Sobrou para o Velho Chico

A Fundação SOS Mata Atlântica divulgou nesta sexta-feira (22) um relatório informando que a lama decorrente do rompimento de uma barragem de Vale em Brumadinho (MG), no mês de janeiro, chegou à Bacia do Rio São Francisco. Entre os dias 8 e 14 de março, a equipe da SOS Mata Atlântica realizou novas coletas de água no rio Paraopeba até o Alto São Francisco, sendo que 9 dessas coletas aconteceram dentro do Reservatório de 3 Marias. Ao todo, 210 pessoas morreram por causa da tragédia, a maior catástrofe ambiental da história do Brasil.

Triste realidade

Com a prisão do ex-ministro Moreira Franco, de 74 anos, em um desdobramento da Operação Lava Jato no Rio de Janeiro, são cinco os ex-governadores do estado detidos nos últimos três anos. A lista inclui os ex-governadores Sergio Cabral, Luiz Fernando Pezão, Anthony Garotinho e Rosinha Garotinho. Benedita da Silva (PT) é a única ex-governadora viva do Rio que não foi presa.

Veja essa ...

Da deputada chilena Carmen Hertz, do Partido Comunista, ontem, no Twitter, por conta da visita do presidente Jair Bolsonaro ao seu país: "Juntar-se hoje com Bolsonaro é como juntar-se a Hitler de 1936". A oposição no Chile, que tem maioria no Congresso, e entidades de direitos humanos, rejeitam a visita de Bolsonaro por conta de declarações elogiando o ditador Augusto Pinochet (1915-2006), feitas durante a campanha presidencial e pelo que diz sobre as mulheres. 

Curtas

Acontece no próximo dia 29 de março o Encontro Democrático do PSD de Sergipe. Será às 9h30, no plenário da Assembleia Legislativa.
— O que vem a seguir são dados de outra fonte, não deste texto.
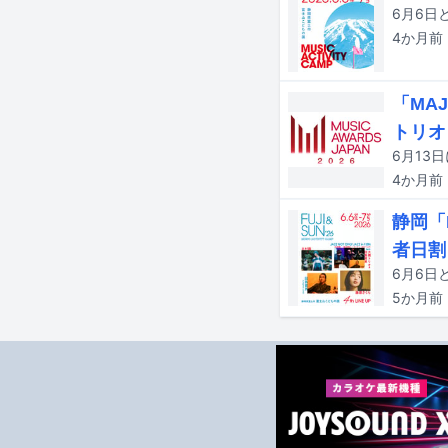
4か月
前
「MA
トリオ
4か月
前
静岡「
者日割
5か月
前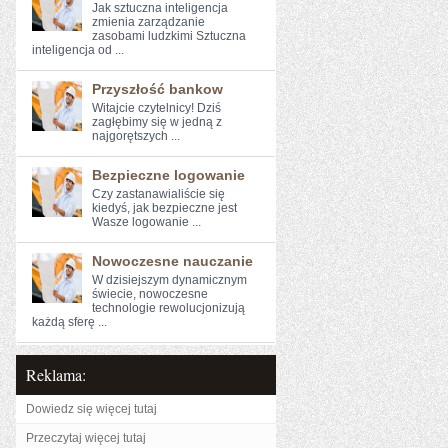
Jak sztuczna inteligencja
zmienia zarządzanie
zasobami ludzkimi Sztuczna
inteligencja od ...
Przyszłość bankow
Witajcie czytelnicy! Dziś⁤
zagłębimy⁤ się ⁣w jedną z
najgorętszych ...
Bezpieczne logowanie
Czy zastanawialiście się​
kiedyś, jak bezpieczne jest
Wasze logowanie ...
Nowoczesne nauczanie
W ⁢dzisiejszym dynamicznym ​
świecie, nowoczesne
technologie rewolucjonizują
⁤każdą sferę ...
Reklama:
Dowiedz się więcej tutaj
Przeczytaj więcej tutaj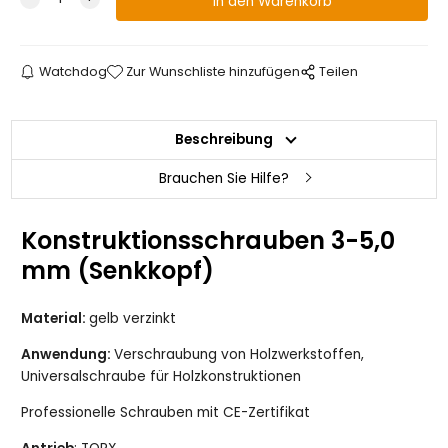
4.5x80 (200+bit)
lagernd +25
Watchdog
Zur Wunschliste hinzufügen
Teilen
5x50 (200+bit)
lagernd +30
Beschreibung
5x60 (200+bit)
lagernd +41
Brauchen Sie Hilfe?
5x70 (200+bit)
lagernd +31
Konstruktionsschrauben 3-5,0
5x80 (200+bit)
lagernd +39
mm (Senkkopf)
5x90 (200+bit)
lagernd +19
Material:
gelb verzinkt
5x100 (200+bit)
lagernd +26
Anwendung:
Verschraubung von Holzwerkstoffen,
Universalschraube für Holzkonstruktionen
5x120 (200+bit)
lagernd +12
Professionelle Schrauben mit CE-Zertifikat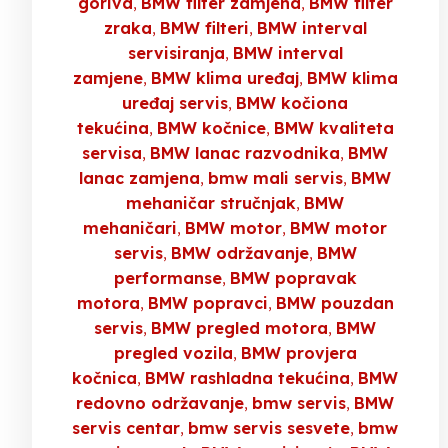
goriva
BMW filter zamjena
BMW filter
zraka
BMW filteri
BMW interval
servisiranja
BMW interval
zamjene
BMW klima uređaj
BMW klima
uređaj servis
BMW kočiona
tekućina
BMW kočnice
BMW kvaliteta
servisa
BMW lanac razvodnika
BMW
lanac zamjena
bmw mali servis
BMW
mehaničar stručnjak
BMW
mehaničari
BMW motor
BMW motor
servis
BMW održavanje
BMW
performanse
BMW popravak
motora
BMW popravci
BMW pouzdan
servis
BMW pregled motora
BMW
pregled vozila
BMW provjera
kočnica
BMW rashladna tekućina
BMW
redovno održavanje
bmw servis
BMW
servis centar
bmw servis sesvete
bmw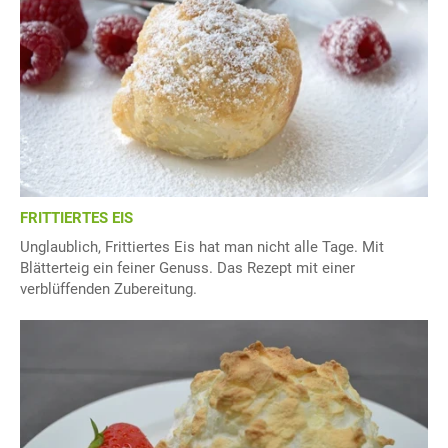
FRITTIERTES EIS
Unglaublich, Frittiertes Eis hat man nicht alle Tage. Mit
Blätterteig ein feiner Genuss. Das Rezept mit einer
verblüffenden Zubereitung.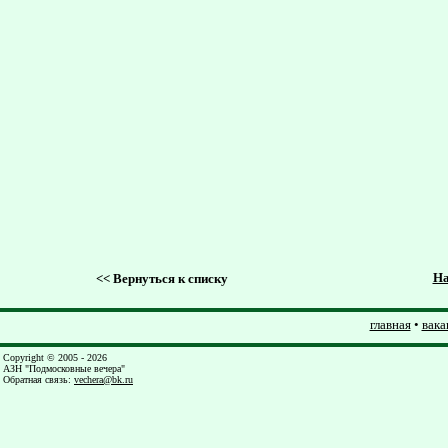
На
<<
Вернуться к списку
главная
•
вака
Copyright © 2005 - 2026
АЗН "Подмосковные вечера"
Обратная связь
:
vechera@bk.ru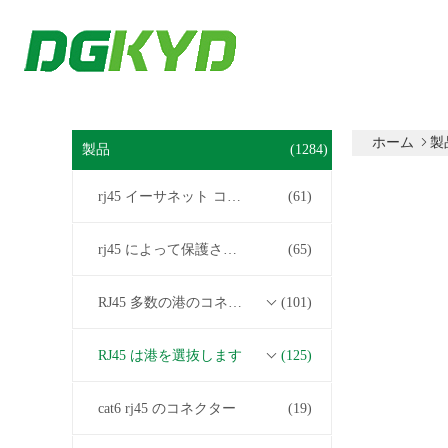
ホーム
製
製品
(1284)
rj45 イーサネット コネクター
(61)
rj45 によって保護されるコネクター
(65)
RJ45 多数の港のコネクター
(101)
RJ45 は港を選抜します
(125)
cat6 rj45 のコネクター
(19)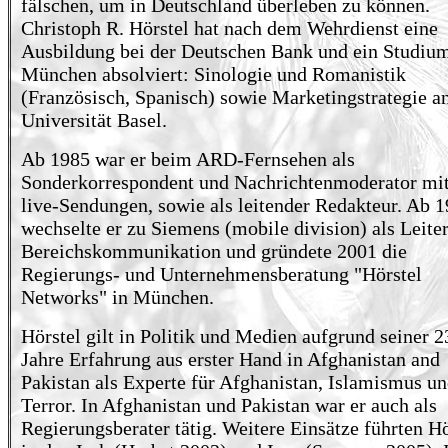
fälschen, um in Deutschland überleben zu können.
Christoph R. Hörstel hat nach dem Wehrdienst eine
Ausbildung bei der Deutschen Bank und ein Studium
München absolviert: Sinologie und Romanistik
(Französisch, Spanisch) sowie Marketingstrategie a
Universität Basel.
Ab 1985 war er beim ARD-Fernsehen als
Sonderkorrespondent und Nachrichtenmoderator mit
live-Sendungen, sowie als leitender Redakteur. Ab 
wechselte er zu Siemens (mobile division) als Leiter
Bereichskommunikation und gründete 2001 die
Regierungs- und Unternehmensberatung "Hörstel
Networks" in München.
Hörstel gilt in Politik und Medien aufgrund seiner 2
Jahre Erfahrung aus erster Hand in Afghanistan and
Pakistan als Experte für Afghanistan, Islamismus u
Terror. In Afghanistan und Pakistan war er auch als
Regierungsberater tätig. Weitere Einsätze führten Hö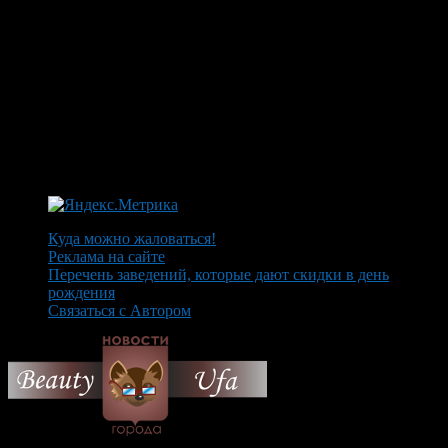
Куда можно жаловаться!
Реклама на сайте
Перечень заведений, которые дают скидки в день
рождения
Связаться с Автором
© 2026 Все об Уфе и не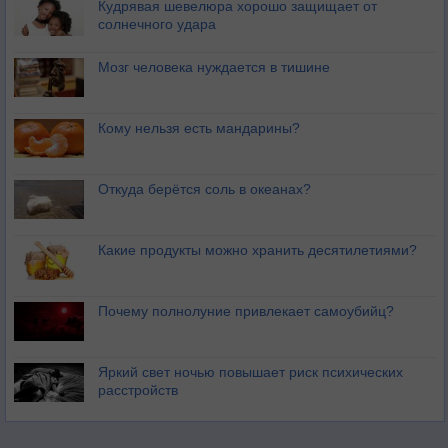
Кудрявая шевелюра хорошо защищает от
солнечного удара
Мозг человека нуждается в тишине
Кому нельзя есть мандарины?
Откуда берётся соль в океанах?
Какие продукты можно хранить десятилетиями?
Почему полнолуние привлекает самоубийц?
Яркий свет ночью повышает риск психических
расстройств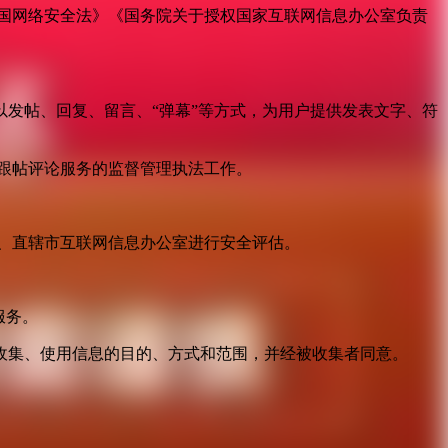
国网络安全法》《国务院关于授权国家互联网信息办公室负责
发帖、回复、留言、“弹幕”等方式，为用户提供发表文字、符
跟帖评论服务的监督管理执法工作。
。
、直辖市互联网信息办公室进行安全评估。
服务。
收集、使用信息的目的、方式和范围，并经被收集者同意。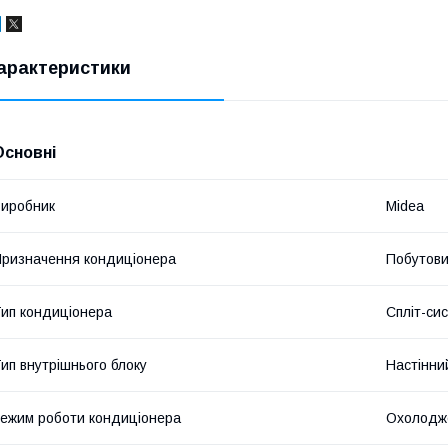
арактеристики
Основні
иробник
Midea
ризначення кондиціонера
Побутов
ип кондиціонера
Спліт-си
ип внутрішнього блоку
Настінни
ежим роботи кондиціонера
Охолодже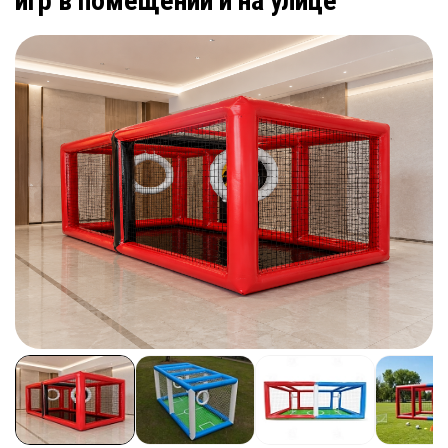
игр в помещении и на улице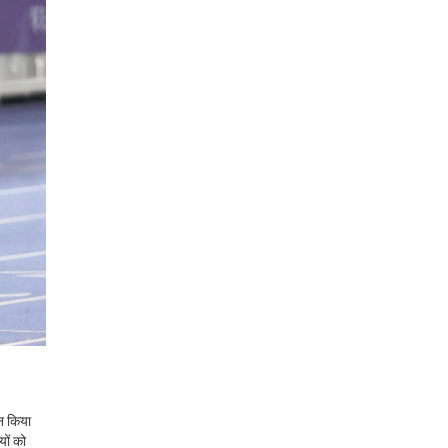
शन किया
ों को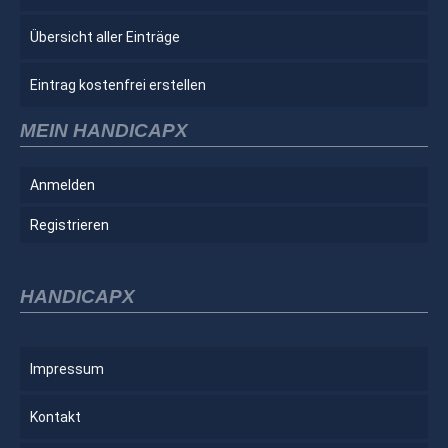
Übersicht aller Einträge
Eintrag kostenfrei erstellen
MEIN HANDICAPX
Anmelden
Registrieren
HANDICAPX
Impressum
Kontakt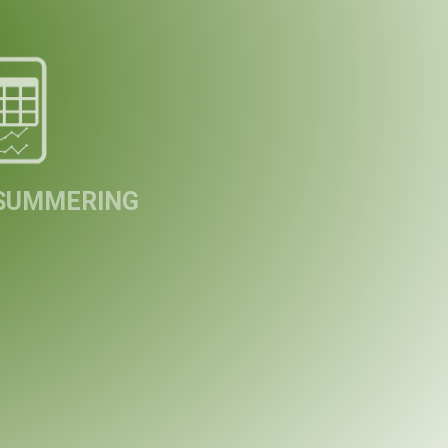
summering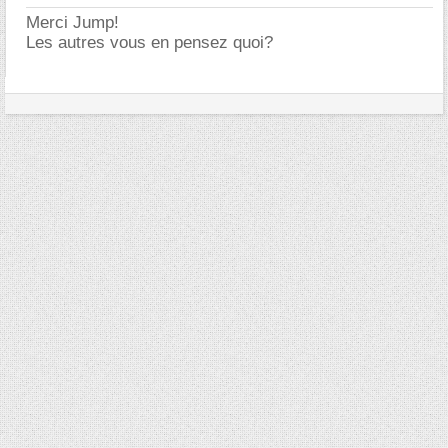
Merci Jump!
Les autres vous en pensez quoi?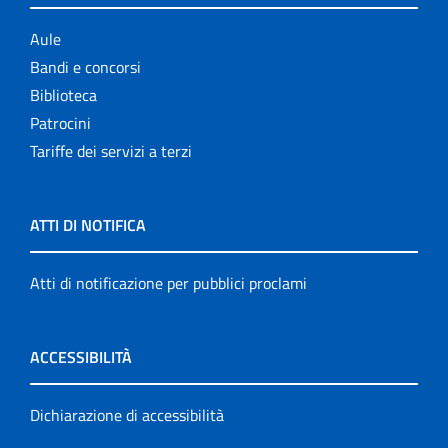
Aule
Bandi e concorsi
Biblioteca
Patrocini
Tariffe dei servizi a terzi
ATTI DI NOTIFICA
Atti di notificazione per pubblici proclami
ACCESSIBILITÀ
Dichiarazione di accessibilità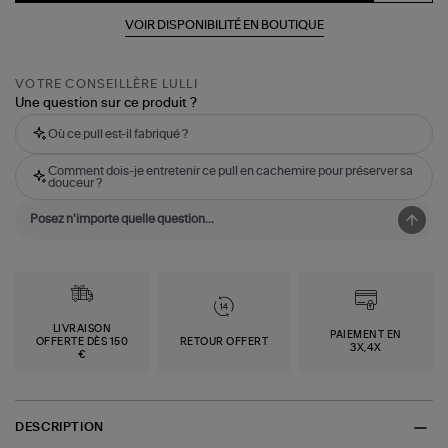
VOIR DISPONIBILITÉ EN BOUTIQUE
VOTRE CONSEILLÈRE LULLI
Une question sur ce produit ?
Où ce pull est-il fabriqué ?
Comment dois-je entretenir ce pull en cachemire pour préserver sa
douceur ?
LIVRAISON
PAIEMENT EN
OFFERTE DÈS 150
RETOUR OFFERT
3X,4X
€
DESCRIPTION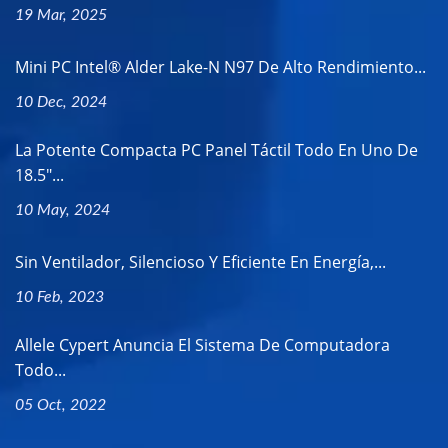
19 Mar, 2025
Mini PC Intel® Alder Lake-N N97 De Alto Rendimiento...
10 Dec, 2024
La Potente Compacta PC Panel Táctil Todo En Uno De
18.5"...
10 May, 2024
Sin Ventilador, Silencioso Y Eficiente En Energía,...
10 Feb, 2023
Allele Cypert Anuncia El Sistema De Computadora
Todo...
05 Oct, 2022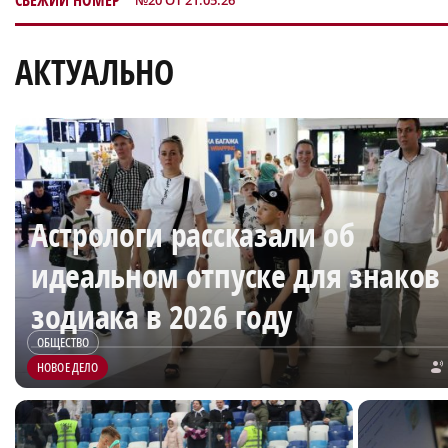
СВЕЖИЙ НОМЕР
№20 ОТ 21.05.26
АКТУАЛЬНО
Астрологи рассказали об
идеальном отпуске для знаков
зодиака в 2026 году
ОБЩЕСТВО
НОВОЕ ДЕЛО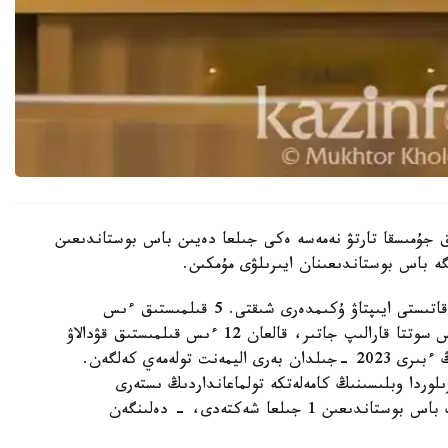
تقا دەيىن قوعامدىق جۇمىسقا تارتۋ نەمەسە ەكى جىلعا دەيىن باس بوستاندىعىن
ە باس بوستاندىعىنان ايىرىلۋى مۇمكىن.
- اتالعان قىلمىستىق ىستەر بويىنشا 12 بورىشكەرگە قاتىستى ايىپتاۋ ۇكىمدەرى شىقتى. 5 قىلمىستىق ءىس
تاراپتاردىڭ تاتۋلاسۋىمەن توقتادى. 3 قىلمىستىق ءىس سوتتا قارالىپ جاتىر، قالعان 12 ءىس قىلمىستىق قۋدالاۋ
ورگاندارىنىڭ وندىرىسىندە. مىسالى، بورىشكەرلەردىڭ ءبىرى 2023 -جىلدان بەرى اليمەنت تولەمەي كەلگەن.
جەتكەن. قىزىلوردا وبلىسىنىڭ كامەلەتكە تولماعانداردىڭ ىستەرى
جونىندەگى مامانداندىرىلعان اۋدانارالىق سوتى ونىڭ باس بوستاندىعىن 1 جىلعا شەكتەدى، - دەلىنگەن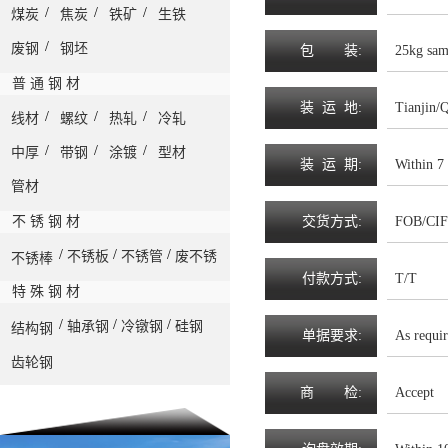
/
/
/
煤炭
焦炭
铁矿
生铁
/
废钢
钢坯
包
装
:
25kg sam
普 通 钢 材
装
运
地
:
Tianjin/
/
/
/
线材
螺纹
热轧
冷轧
/
/
/
中厚
带钢
涂镀
型材
装
运
期
:
Within 7 
管材
不 锈 钢 材
交
货
方
式
:
FOB/CI
/
/
/
不锈板
不锈管
废不锈
不锈棒
付
款
方
式
:
T/T
特 殊 钢 材
/
/
/
轴承钢
冷镦钢
硅钢
结构钢
单
据
要
求
:
As requi
齿轮钢
商
检
:
Accept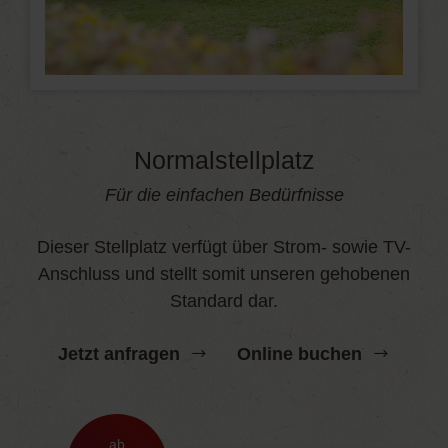
Normalstellplatz
Für die einfachen Bedürfnisse
Dieser Stellplatz verfügt über Strom- sowie TV-
Anschluss und stellt somit unseren gehobenen
Standard dar.
Jetzt anfragen
Online buchen
ab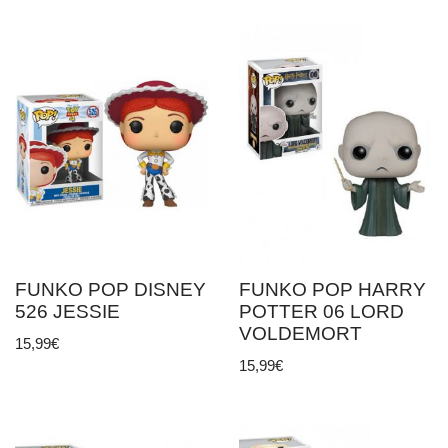
FUNKO POP DISNEY
FUNKO POP HARRY
526 JESSIE
POTTER 06 LORD
VOLDEMORT
15,99
€
15,99
€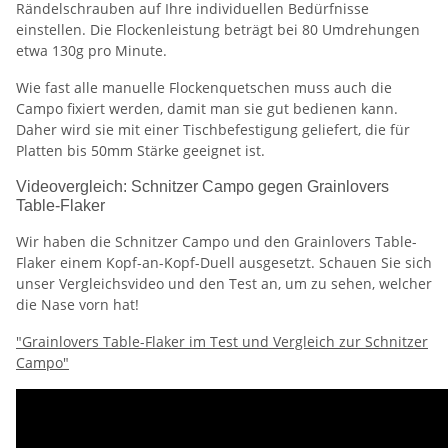
Rändelschrauben auf Ihre individuellen Bedürfnisse
einstellen. Die Flockenleistung beträgt bei 80 Umdrehungen
etwa 130g pro Minute.
Wie fast alle manuelle Flockenquetschen muss auch die
Campo fixiert werden, damit man sie gut bedienen kann.
Daher wird sie mit einer Tischbefestigung geliefert, die für
Platten bis 50mm Stärke geeignet ist.
Videovergleich: Schnitzer Campo gegen Grainlovers
Table-Flaker
Wir haben die Schnitzer Campo und den Grainlovers Table-
Flaker einem Kopf-an-Kopf-Duell ausgesetzt. Schauen Sie sich
unser Vergleichsvideo und den Test an, um zu sehen, welcher
die Nase vorn hat!
"Grainlovers Table-Flaker im Test und Vergleich zur Schnitzer
Campo"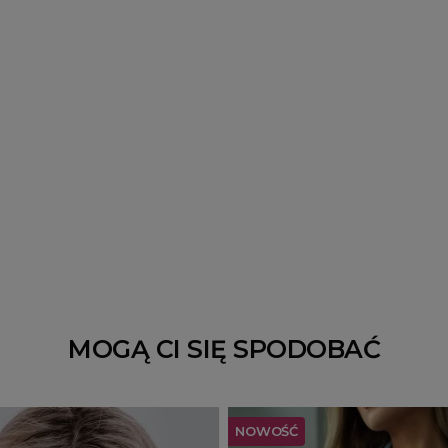
MOGĄ CI SIĘ SPODOBAĆ
NOWOŚĆ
O PPS realiza neste sábado, às 9h, em Brasília, o Congresso Nacional Extraordinário para definir o novo nome da legenda e aprovar a resolução política da nova formação partidária. O presidente do partido, Roberto Freire, destacou que a mudança é necessária diante a evolução mundial. O partido pode passar a se chamar "Cidadania".

Camilo Feitosa (PT), que na condição de suplente assumiu recentemente mandato de vereador de Aracaju no lugar de Antônio Bittencourt (PCdoB), já adotou o nome Camilo Lula como vários parlamentares petistas.

No final do ano passado a coluna já informava, com exclusividade, que na reforma administrativa que o prefeito Edvaldo Nogueira faria este ano, Camilo, que é filho do deputado federal João Daniel (PT), assumiria mandato de vereador no lugar de Bittencourt. Dito e feito. 

Em pronunciamentos na Câmara Municipal, o vereador Artur Oliveira (PT/Estância) não tem poupado críticas ao atendimento das agências bancárias instaladas no município. No último pronunciamento mirou no péssimo atendimento prestado pelo Bradesco aos aposentados e pensionistas.